The lottery-funded pARTners scheme aims in general to give “Communities with little experience in the arts new opportunities to engage with professional artists”. Currently there are around 50 pARTners projects taking place up and down the country, involving a variety of host communities and artists of every type. The scheme is not simply a source of finance for residency projects, but provides support of other kinds too. Matilda had recently attended a pARTners event at the CCA in Glasgow, something she had found inspiring, and very timely.

“I felt really quite bolstered in my confidence in the approach we were planning to take. While obviously we’ve never been formal “artists in residence” before, we have done a lot of work with groups of different kinds, and we have plenty of experience with children of our own! But speaking to several delegates – people such as Alex Hetherington and the “Art Lassies” Rebecca Marr and Lisa Fleming – confirmed the importance of the idea that we remain artists and that we pursue our own interests artistically.

“Those personal contacts and the back-up available from the national pARTners organisation are useful. But so is the sense of ownership we’ve started to get from speaking to the staff at the school. They seem really interested in getting involved and in helping us get involved with the children and the school as a whole.”

As to the direction of the project overall, Christopher seemed pleased by the clarity of the school’s thinking. “It was the school’s request that the work we do here should be particular to the school and its refurbishment and rebuilding, and so reflecting that change is part of out brief.
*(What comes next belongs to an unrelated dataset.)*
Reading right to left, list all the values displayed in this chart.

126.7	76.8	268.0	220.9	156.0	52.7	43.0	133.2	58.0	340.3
As well as looking forward to the future of the school at this point in its history, we will be looking to the past for what it tells us about where the school and community are today.”
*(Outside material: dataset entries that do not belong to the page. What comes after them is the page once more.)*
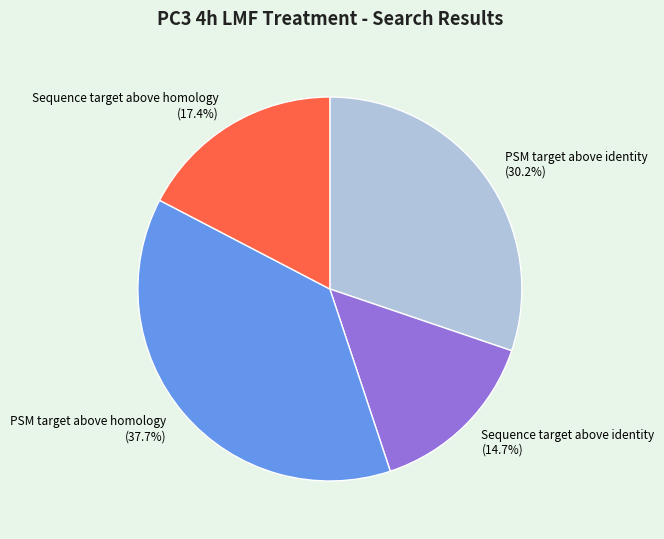

Does PSM target above homology represent more than half of the total?

No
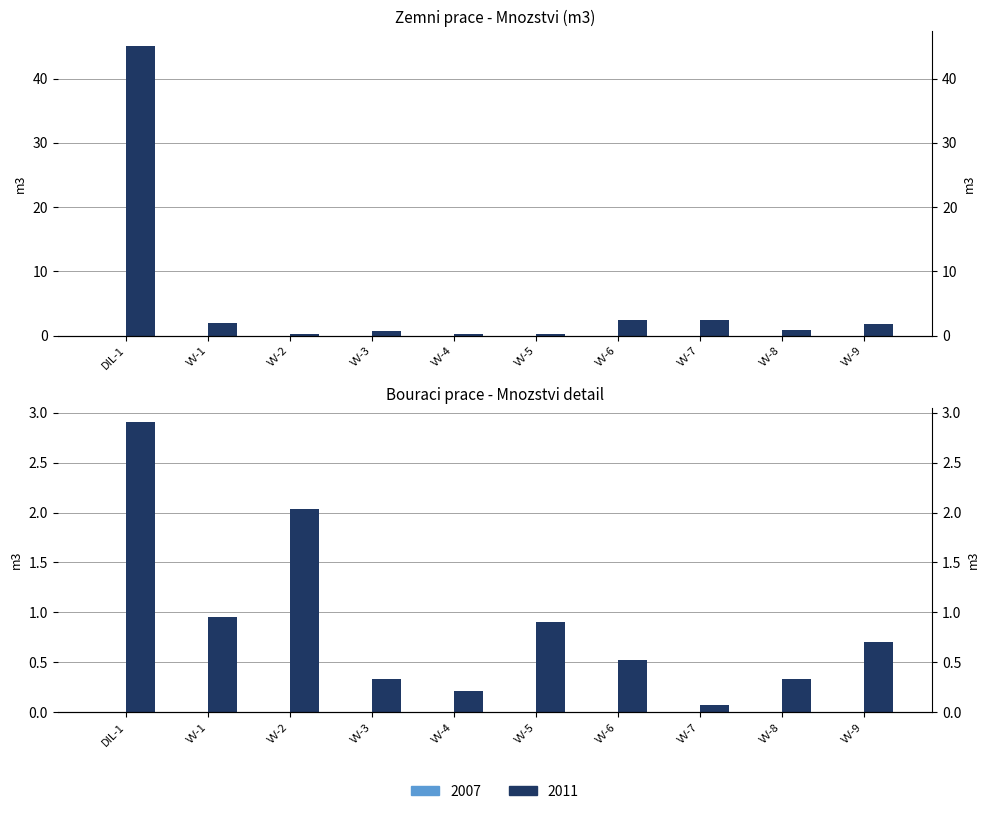

What is the average value?

5.6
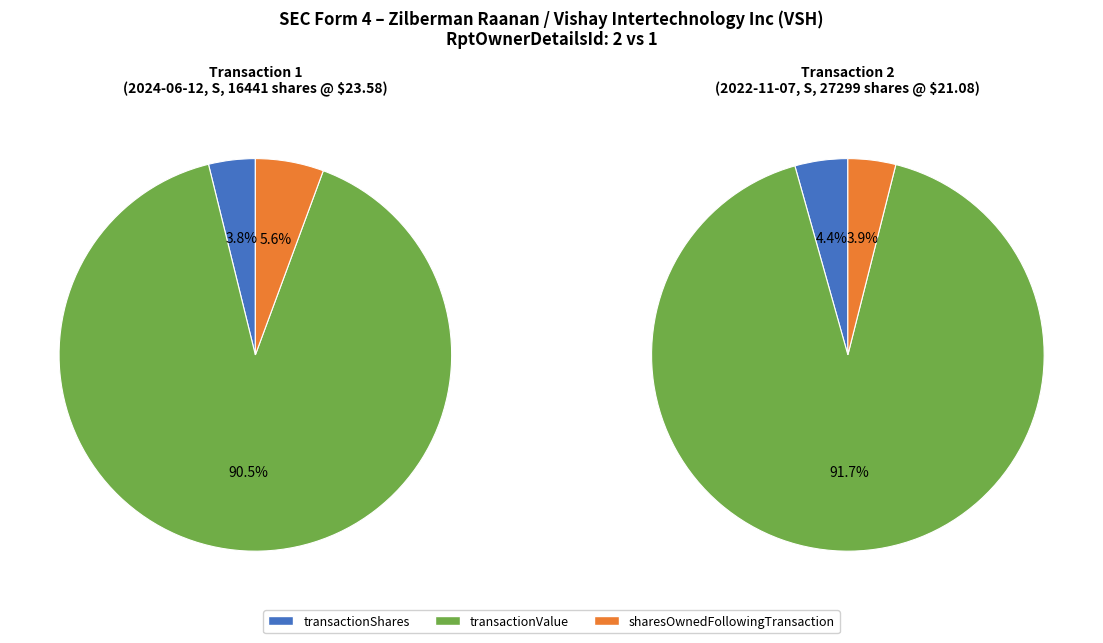

Count the number of slices in the pie.

3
One of the discoveries they made that has intrigued them was that the school stands where the “Duckie Pond” once provided recreational space for sailing model yachts. (In fact the pond remains a presence of a kind in the playing fields there, with more drainage work planned for in the near future.)

It was on the shores of that pond in April 1916 that the celebrated Orcadian writer and naturalist Robert Rendall found the Cardamine Pretensis Linn (var Uniflora) otherwise known as the Cuckoo Flower, rare in Orkney, and those historical connections will inform the work they do.

It’s hard to believe now that this populous residential district with its two schools (the other is Kirkwall Grammar School, which used to be on the other side of the hill in buildings that now house Orkney Islands Council) was ever anything else, but appropriately enough change and the ritualisation of change have been two of the main themes of Christil Trumpet’s work since the couple began collaborating in 2002 – appropriate too in the context of education and school life.

Plans for the residency seem ideally suited to Christil Trumpet’s established working practice, with interaction, flexibility and collaboration at the core. And fun. Their methods will include a school-wide game of Consequences, an opportunity for each child to contribute to a Wave of communal self-expression, and the recycling of bruck (junk, detritus) in ways that echo their own and other contemporary artists’ themes and procedures – for example H A Schult’s “Trash People”, and their 2004 exhibition “Foul Flora, Weird Waves”.

The school clearly sees a benefit in there being two of them working together, but I wondered how they themselves felt about that. Was it an advantage?

“Definitely. It helps stop us wasting time, since we sort of rein each other in if ideas start to get too far off course. We can talk through issues and worries and that helps maintain perspective. And it doubles the input as far as the children are concerned.

“But more than that, in many ways, although we began working collaboratively as Christil Trumpet four years ago, we are still in the early stages of developing the idea. This residency is a really great opportunity for us to discover the potential for us working together, and to find new and interesting ways for us to work as individual artists too.”